Problem to work on:
Select and copy out every line in the records containing "assign".

Source material:
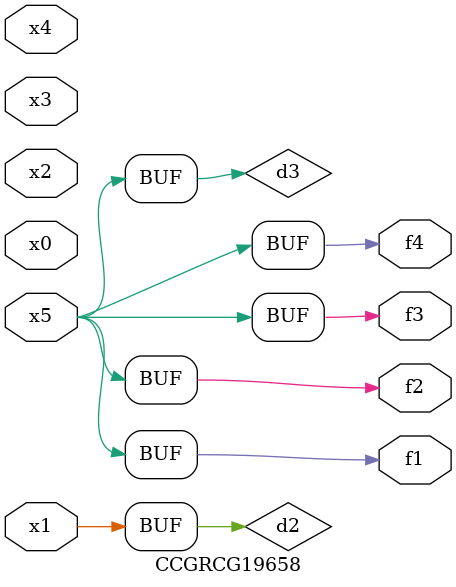
<source format=v>
module CCGRCG19658(
	input x0, x1, x2, x3, x4, x5,
	output f1, f2, f3, f4
);

	wire d1, d2, d3;

	not (d1, x5);
	or (d2, x1);
	xnor (d3, d1);
	assign f1 = d3;
	assign f2 = d3;
	assign f3 = d3;
	assign f4 = d3;
endmodule

</source>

Written response:
	assign f1 = d3;
	assign f2 = d3;
	assign f3 = d3;
	assign f4 = d3;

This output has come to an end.